The value of the 1996 Crafoord Prize is USD 500,000. The prizewinner will receive the prize at the Academy on 19 September 1996.
Mathematical analysis facilitates our understanding of ecological patterns and processes
Robert M. May, born in 1936 in Sydney, Australia, began his career as a theoretical physicist but has become, over the last twenty-five years, the person who has exerted the greatest influence on theoretical and empirical ecological research. Through his pioneering achievements, scientists now have a better understanding of the ecological dynamics of individual populations, the interplay between different species and whole ecosystems. Furthermore, his theoretical research has been of great significance for a number of important practical problems.
May’s first great contribution concerned the hotly debated question of wether stability is the cause of the diversity of ecosystems, or wether it is the other way round. May clarified that biological diversity does not automatically generate stability and that a number of different factors in combination lead to the stability of the ecosystem through various disruptions. Mays book “Stability and Complexity in Model Ecosystems” (1974) brought about a drastic change of direction in the way of viewing the interaction between different species and the reaction patterns of the ecosystem. The book stimulated innovative research contributions in a number of different fields.
May’s next major contribution concerned the relationships between insects and their parasitoids, i.e. other insect species which, from the egg to adult stage live inside their hosts and gradually eat them up from inside. Using mathematical models, May was able to produce new premises for understanding how these connections between species could lead to fluctuations in the number of individuals. This in turn contributed to the development of biological control of pest insects.
This work led May to analyse more closely the conditions for different types of fluctuations in individual species, where he could demonstrate how seemingly simple and strict law-bound systems could also, under certain conditions, transform into different forms of chaos. Through these insights, May has contributed to a great degree in establishing chaos theory within a number of different areas of science.
In the young science of nature conservancy biology May’s population dynamics models and theoretical analyses have come to play a fundamental role. This concerns, above all, mapping out what factors are most important for the survival possibilities of small and fragmented plant or animal populations in an environment that is exploited to an ever-increasing degree by man. Crucially, May’s theoretical work has pointed at the signficance of random events within the diminishing populations, with regard to their prospects of survival for longer periods.

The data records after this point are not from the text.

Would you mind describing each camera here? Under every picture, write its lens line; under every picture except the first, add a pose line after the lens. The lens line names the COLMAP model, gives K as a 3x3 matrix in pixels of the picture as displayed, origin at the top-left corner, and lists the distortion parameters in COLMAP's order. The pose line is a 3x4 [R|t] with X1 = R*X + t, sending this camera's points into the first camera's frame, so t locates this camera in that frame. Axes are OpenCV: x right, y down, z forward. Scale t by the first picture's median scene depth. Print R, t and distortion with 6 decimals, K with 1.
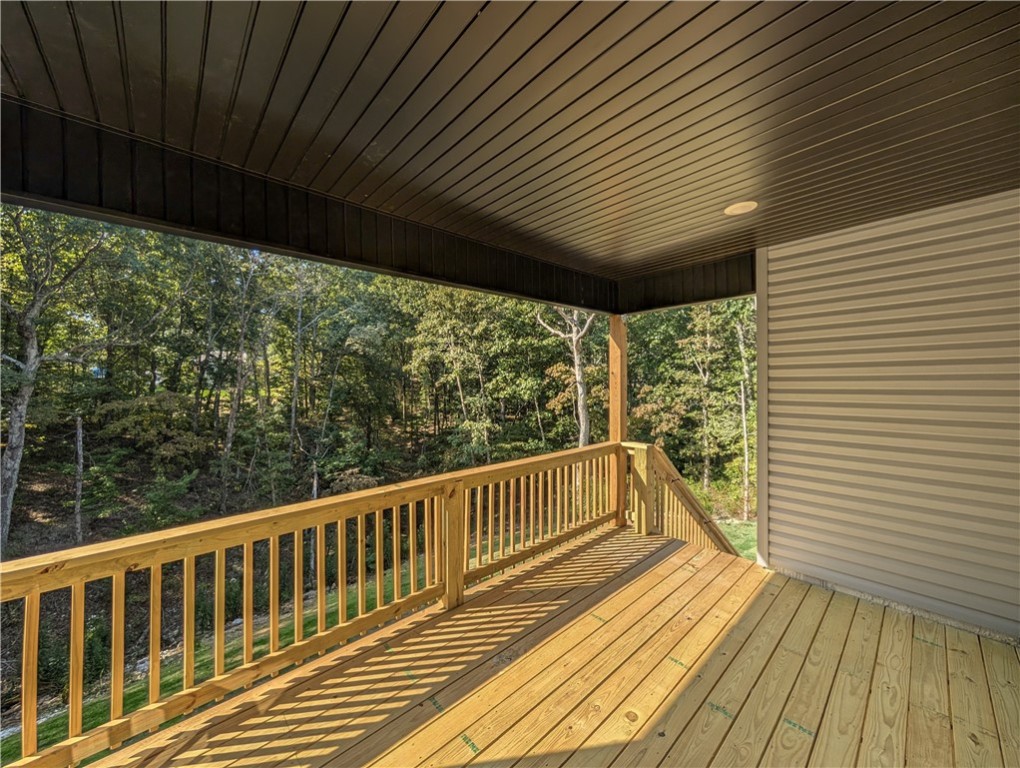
lens RADIAL K [[385.4, 0, 507.1], [0, 385.4, 379.6], [0, 0, 1]] dist [-0.000070, -0.000021]
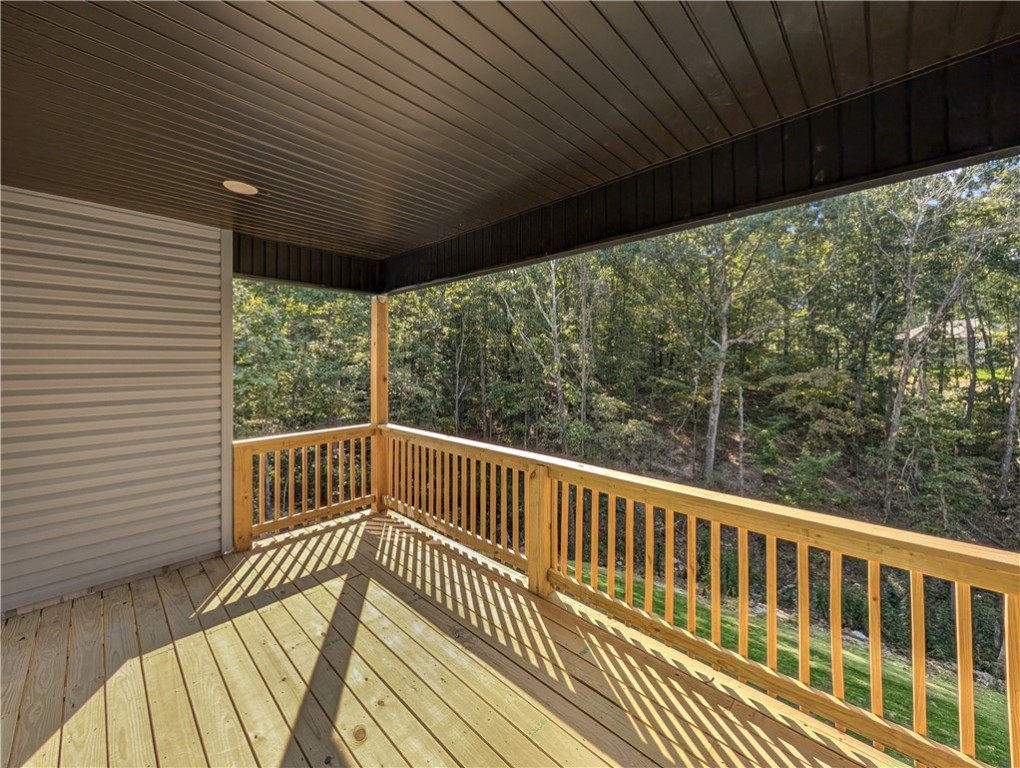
lens RADIAL K [[394.3, 0, 499.2], [0, 394.3, 360.6], [0, 0, 1]] dist [0.001172, 0.000038]
pose [[0.061135, 0.004925, -0.998117, 0.065313], [0.005707, 0.999970, 0.005284, 0.000078], [0.998113, -0.006019, 0.061105, 0.066202]]
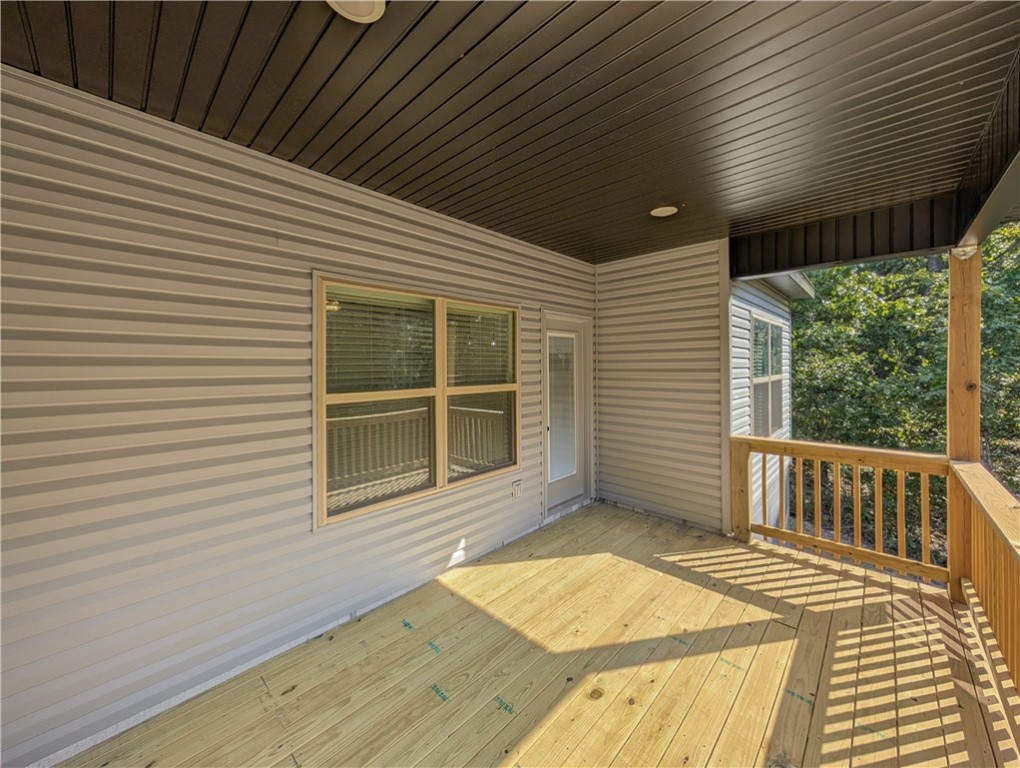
lens RADIAL K [[390.8, 0, 505.7], [0, 390.8, 367.3], [0, 0, 1]] dist [0.000244, -0.000088]
pose [[-0.997776, 0.019792, -0.063647, 0.031489], [0.019530, 0.999798, 0.004747, 0.000809], [0.063728, 0.003493, -0.997961, 0.104008]]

Another area in which May’s theoretical work has been of great use concerns those factors that influence how great an extraction one can make from economically important natural populations, without harming their capability to generate yield or, in other words, harming their sustainable exploitation. These theoretical insights have been of great use not least as regards ocean fishing.

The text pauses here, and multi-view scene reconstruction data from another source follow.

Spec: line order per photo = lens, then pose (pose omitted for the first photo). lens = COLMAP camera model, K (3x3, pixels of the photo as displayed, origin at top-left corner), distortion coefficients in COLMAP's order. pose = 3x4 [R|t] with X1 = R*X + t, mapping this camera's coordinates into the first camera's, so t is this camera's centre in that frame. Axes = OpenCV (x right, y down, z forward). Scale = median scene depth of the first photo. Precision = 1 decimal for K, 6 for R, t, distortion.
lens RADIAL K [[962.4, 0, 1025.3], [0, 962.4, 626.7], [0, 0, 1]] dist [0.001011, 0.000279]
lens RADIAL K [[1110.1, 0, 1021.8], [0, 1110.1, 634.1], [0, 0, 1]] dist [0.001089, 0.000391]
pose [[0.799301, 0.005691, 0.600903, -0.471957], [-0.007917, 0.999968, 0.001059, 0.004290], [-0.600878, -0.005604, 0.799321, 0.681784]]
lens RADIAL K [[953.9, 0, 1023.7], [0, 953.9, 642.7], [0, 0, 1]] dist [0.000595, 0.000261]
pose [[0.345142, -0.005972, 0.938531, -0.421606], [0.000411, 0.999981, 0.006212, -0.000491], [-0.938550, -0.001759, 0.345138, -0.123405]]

During the last ten years May has, alone or together with other co-workers, reached a leading position within two other research areas. The first concerns the ecological and epidemiological problems surrounding the spread of pathogens (illness-generating organisms, e.g. viruses and bacteria) between different host organisms. In this regard he has devoted much energy to the subject of the HIV virus in man. Apart from the obvious medical significance, May’s research has contributed to focusing attention on how, for example, viruses and bacteria can function as selection factors in natural populations. Health and sickness are things that are undoubtedly important in natural plant and animal populations, as well as in man and man’s domesticated animals and cultivated plants.
The other area has to do with the work of mapping out how biological diversity (biodiversity) varies in time and area (why, for example, do the tropics have a greater diversity than other areas?). To this end, May has developed new mathematical forms of approach that have a wide use. The fact is that no one knows how great the biological diversity, measured as the number of species, actually is. However, May has, on theoretical grounds, enormously increased our ability to calculate this diversity, and this in turn contributes to our understanding of how diversity has arisen, how it is distributed over different areas and why it is at present collapsing, albeit at different tempos in different areas.
May’s research in a number of areas within ecological theory contitutes brilliant pioneering contributions, and his influence on today’s ecological research is quite overwhelming. Ecologists of the most diverse specialisations look up to him as a model and pioneer.
Robert M. May is a professor at the Department of Zoology at the University of Oxford, England. He is also chairman of the British government’s Advisory Council for Science and Technology. In Sweden he has previously been honoured with an honorary doctorate at the University of Uppsala.